> [EXERCISE DETAILS] Copy every line of the items below word for word, but leave out the pictures.

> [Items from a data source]

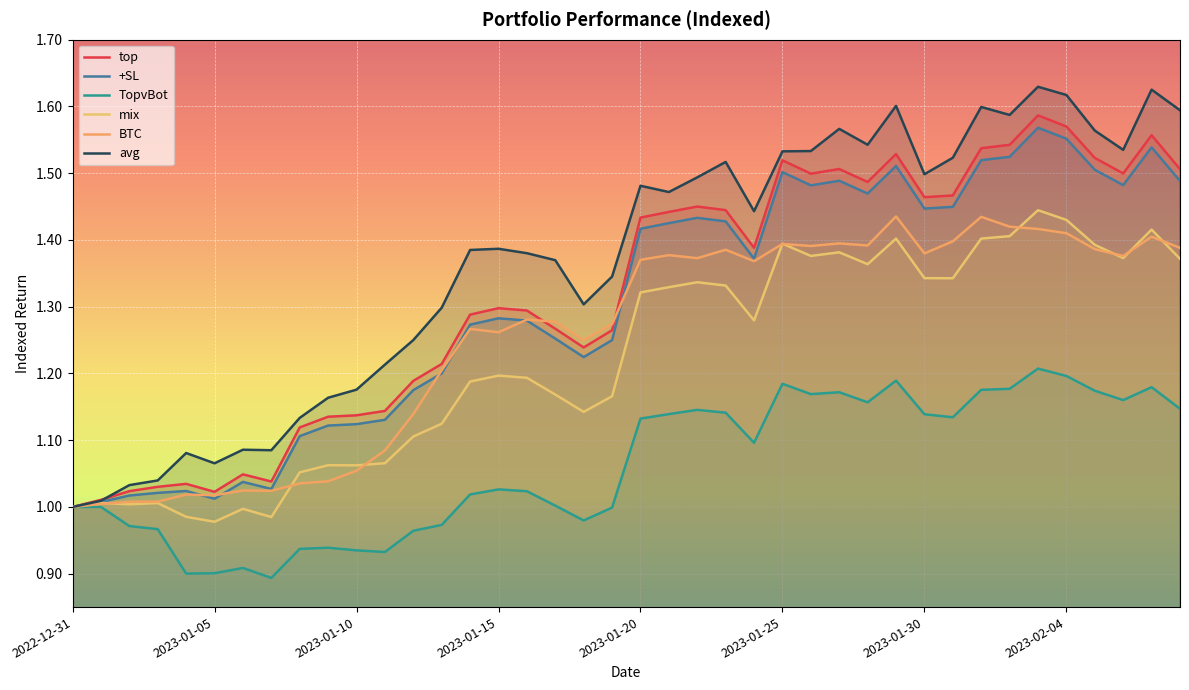

Reading left to right, what are all the values shown in this chart?

top: 1.0	1.0	1.0	1.0	1.0	1.0	1.0	1.0	1.1	1.1	1.1	1.1	1.2	1.2	1.3	1.3	1.3	1.3	1.2	1.3	1.4	1.4	1.5	1.4	1.4	1.5	1.5	1.5	1.5	1.5	1.5	1.5	1.5	1.5	1.6	1.6	1.5	1.5	1.6	1.5
+SL: 1.0	1.0	1.0	1.0	1.0	1.0	1.0	1.0	1.1	1.1	1.1	1.1	1.2	1.2	1.3	1.3	1.3	1.3	1.2	1.2	1.4	1.4	1.4	1.4	1.4	1.5	1.5	1.5	1.5	1.5	1.4	1.4	1.5	1.5	1.6	1.6	1.5	1.5	1.5	1.5
TopvBot: 1.0	1.0	1.0	1.0	0.9	0.9	0.9	0.9	0.9	0.9	0.9	0.9	1.0	1.0	1.0	1.0	1.0	1.0	1.0	1.0	1.1	1.1	1.1	1.1	1.1	1.2	1.2	1.2	1.2	1.2	1.1	1.1	1.2	1.2	1.2	1.2	1.2	1.2	1.2	1.1
mix: 1.0	1.0	1.0	1.0	1.0	1.0	1.0	1.0	1.1	1.1	1.1	1.1	1.1	1.1	1.2	1.2	1.2	1.2	1.1	1.2	1.3	1.3	1.3	1.3	1.3	1.4	1.4	1.4	1.4	1.4	1.3	1.3	1.4	1.4	1.4	1.4	1.4	1.4	1.4	1.4
BTC: 1.0	1.0	1.0	1.0	1.0	1.0	1.0	1.0	1.0	1.0	1.1	1.1	1.1	1.2	1.3	1.3	1.3	1.3	1.2	1.3	1.4	1.4	1.4	1.4	1.4	1.4	1.4	1.4	1.4	1.4	1.4	1.4	1.4	1.4	1.4	1.4	1.4	1.4	1.4	1.4
avg: 1.0	1.0	1.0	1.0	1.1	1.1	1.1	1.1	1.1	1.2	1.2	1.2	1.3	1.3	1.4	1.4	1.4	1.4	1.3	1.3	1.5	1.5	1.5	1.5	1.4	1.5	1.5	1.6	1.5	1.6	1.5	1.5	1.6	1.6	1.6	1.6	1.6	1.5	1.6	1.6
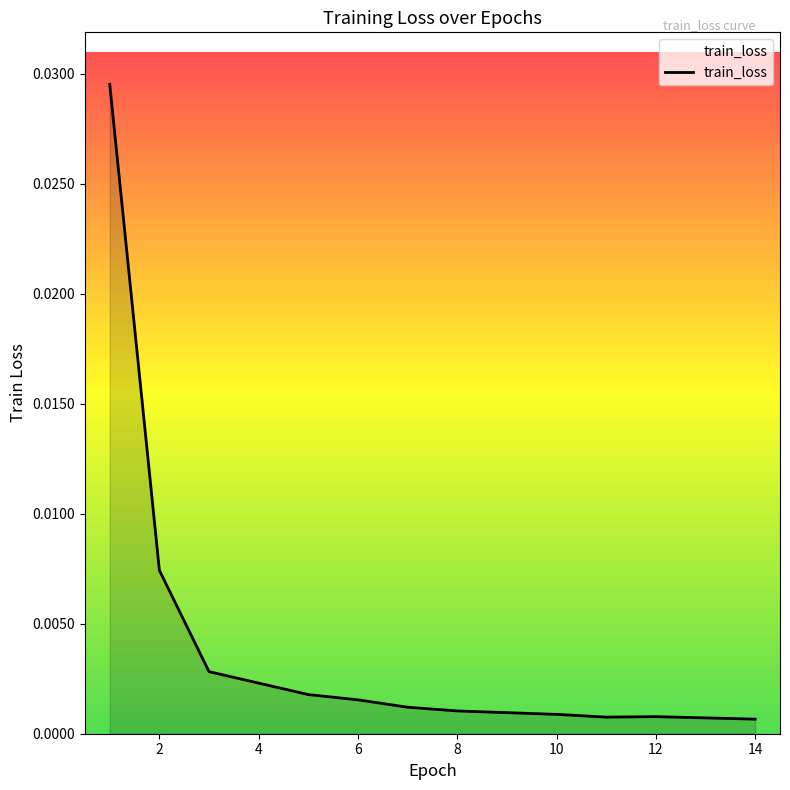

Does the chart have visible grid lines?

No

> [EXERCISE RESULT]
Reading left to right, what are all the values shown in this chart?

top: 1.0	1.0	1.0	1.0	1.0	1.0	1.0	1.0	1.1	1.1	1.1	1.1	1.2	1.2	1.3	1.3	1.3	1.3	1.2	1.3	1.4	1.4	1.5	1.4	1.4	1.5	1.5	1.5	1.5	1.5	1.5	1.5	1.5	1.5	1.6	1.6	1.5	1.5	1.6	1.5
+SL: 1.0	1.0	1.0	1.0	1.0	1.0	1.0	1.0	1.1	1.1	1.1	1.1	1.2	1.2	1.3	1.3	1.3	1.3	1.2	1.2	1.4	1.4	1.4	1.4	1.4	1.5	1.5	1.5	1.5	1.5	1.4	1.4	1.5	1.5	1.6	1.6	1.5	1.5	1.5	1.5
TopvBot: 1.0	1.0	1.0	1.0	0.9	0.9	0.9	0.9	0.9	0.9	0.9	0.9	1.0	1.0	1.0	1.0	1.0	1.0	1.0	1.0	1.1	1.1	1.1	1.1	1.1	1.2	1.2	1.2	1.2	1.2	1.1	1.1	1.2	1.2	1.2	1.2	1.2	1.2	1.2	1.1
mix: 1.0	1.0	1.0	1.0	1.0	1.0	1.0	1.0	1.1	1.1	1.1	1.1	1.1	1.1	1.2	1.2	1.2	1.2	1.1	1.2	1.3	1.3	1.3	1.3	1.3	1.4	1.4	1.4	1.4	1.4	1.3	1.3	1.4	1.4	1.4	1.4	1.4	1.4	1.4	1.4
BTC: 1.0	1.0	1.0	1.0	1.0	1.0	1.0	1.0	1.0	1.0	1.1	1.1	1.1	1.2	1.3	1.3	1.3	1.3	1.2	1.3	1.4	1.4	1.4	1.4	1.4	1.4	1.4	1.4	1.4	1.4	1.4	1.4	1.4	1.4	1.4	1.4	1.4	1.4	1.4	1.4
avg: 1.0	1.0	1.0	1.0	1.1	1.1	1.1	1.1	1.1	1.2	1.2	1.2	1.3	1.3	1.4	1.4	1.4	1.4	1.3	1.3	1.5	1.5	1.5	1.5	1.4	1.5	1.5	1.6	1.5	1.6	1.5	1.5	1.6	1.6	1.6	1.6	1.6	1.5	1.6	1.6

Does the chart have visible grid lines?

No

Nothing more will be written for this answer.